**Requirements**
Copy word for word the part of the data management meeting notes from "Data Management and" to "delete in the US?".

**Source document**
☆ ☆ ☆

Data Management and Storage Validation (Armen)

  • Reference
  • meeting (7/23/14)
    • Overall US is deleting at 20 Hz. (Guess). Expect backlog to be completed shortly.
    • There were a couple of issues with BNL
    • Fred - so this is 1.7M files per day? How fast is dark data being deleted? How many files do we have to delete in the US?
    • Armen - should be no dark data being generated - only "temporarily". 3M dark files due to Panda pilot issues (see Tomas' email).
    • Sarah: working with Tomas to remove files that are in the Rucio catalog but not in a dataset. Not sure if the file sizes are correct. MWT2, AGLT2, BNL definitely have these.
    • Fred: how are you confirming whether new dark data is being created? Armen: doesn't see anything in the bourricot plots. Suggests looking at Rucio dumps.
  • meeting (9/3/14)
    • Deletion: observing reasonable rates, 12-14 Hz. Week ago it was down, but only for the U.S.
    • Request to open up webdav to NET2, SLAC, SWT2. Patrick was investigating. Hiro: use Xrootd's webdav, or apache with mod-gridsite. Patrick will investigate.
    • There is no significant amounts of dark data. 20-30 TB in USERDISK, per Tier2. DATADISK - varies by Tier2.
    • Emphasizing BNL, to clean up the non-Rucio data. DDM_TEST - looking dark, sometimes this is several hundred TB. 300 TB? There is also some cleanup in DATADISK - Hiro.

DDM Operations (Hiro)

meeting (7/9/14)
  • There is dark data at NET2 to be cleaned up.
  • Empty directories can be cleaned up.

☆ ☆ ☆

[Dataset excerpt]
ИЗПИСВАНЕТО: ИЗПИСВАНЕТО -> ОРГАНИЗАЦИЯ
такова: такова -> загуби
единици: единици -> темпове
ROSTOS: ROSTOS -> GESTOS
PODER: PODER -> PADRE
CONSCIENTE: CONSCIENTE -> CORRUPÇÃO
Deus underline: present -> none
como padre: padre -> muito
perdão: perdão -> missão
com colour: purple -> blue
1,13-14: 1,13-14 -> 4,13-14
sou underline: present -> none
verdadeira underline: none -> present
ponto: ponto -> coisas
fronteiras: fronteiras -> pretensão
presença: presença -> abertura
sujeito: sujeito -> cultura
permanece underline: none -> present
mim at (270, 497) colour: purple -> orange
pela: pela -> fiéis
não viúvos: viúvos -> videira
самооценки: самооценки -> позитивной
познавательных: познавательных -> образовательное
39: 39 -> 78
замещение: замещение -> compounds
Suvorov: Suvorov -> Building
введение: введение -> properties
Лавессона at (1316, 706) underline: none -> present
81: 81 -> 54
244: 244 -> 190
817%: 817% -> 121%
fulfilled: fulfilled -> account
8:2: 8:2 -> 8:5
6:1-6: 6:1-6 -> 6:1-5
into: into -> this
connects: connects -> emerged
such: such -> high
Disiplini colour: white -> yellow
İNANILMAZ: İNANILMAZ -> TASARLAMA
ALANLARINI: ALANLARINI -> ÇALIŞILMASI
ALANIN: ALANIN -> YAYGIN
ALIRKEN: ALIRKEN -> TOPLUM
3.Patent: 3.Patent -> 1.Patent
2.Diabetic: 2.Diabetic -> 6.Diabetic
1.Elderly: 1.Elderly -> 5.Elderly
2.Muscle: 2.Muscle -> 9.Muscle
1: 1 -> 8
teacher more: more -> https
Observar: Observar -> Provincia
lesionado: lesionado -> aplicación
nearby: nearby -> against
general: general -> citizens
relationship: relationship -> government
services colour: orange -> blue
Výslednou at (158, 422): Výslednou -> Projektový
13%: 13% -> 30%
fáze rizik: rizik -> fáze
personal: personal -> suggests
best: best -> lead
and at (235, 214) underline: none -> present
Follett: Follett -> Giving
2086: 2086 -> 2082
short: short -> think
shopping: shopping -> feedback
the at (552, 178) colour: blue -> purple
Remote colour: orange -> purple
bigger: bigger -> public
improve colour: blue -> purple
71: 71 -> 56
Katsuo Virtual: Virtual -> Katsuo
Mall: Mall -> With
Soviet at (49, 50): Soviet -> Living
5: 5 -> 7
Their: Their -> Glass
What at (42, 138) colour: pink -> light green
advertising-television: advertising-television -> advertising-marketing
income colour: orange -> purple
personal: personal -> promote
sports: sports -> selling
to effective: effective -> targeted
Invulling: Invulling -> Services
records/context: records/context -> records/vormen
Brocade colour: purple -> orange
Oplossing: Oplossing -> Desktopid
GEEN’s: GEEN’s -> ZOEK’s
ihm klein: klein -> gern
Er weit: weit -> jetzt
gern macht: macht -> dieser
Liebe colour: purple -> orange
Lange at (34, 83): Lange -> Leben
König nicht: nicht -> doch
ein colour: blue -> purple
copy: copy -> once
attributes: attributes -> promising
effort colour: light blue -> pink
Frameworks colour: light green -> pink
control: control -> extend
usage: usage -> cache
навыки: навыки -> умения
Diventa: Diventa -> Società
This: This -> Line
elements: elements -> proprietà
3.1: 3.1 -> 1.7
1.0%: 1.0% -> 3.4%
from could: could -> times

☆ ☆ ☆

**Solution for this exercise**
Data Management and Storage Validation (Armen)

  • Reference
  • meeting (7/23/14)
    • Overall US is deleting at 20 Hz. (Guess). Expect backlog to be completed shortly.
    • There were a couple of issues with BNL
    • Fred - so this is 1.7M files per day? How fast is dark data being deleted? How many files do we have to delete in the US?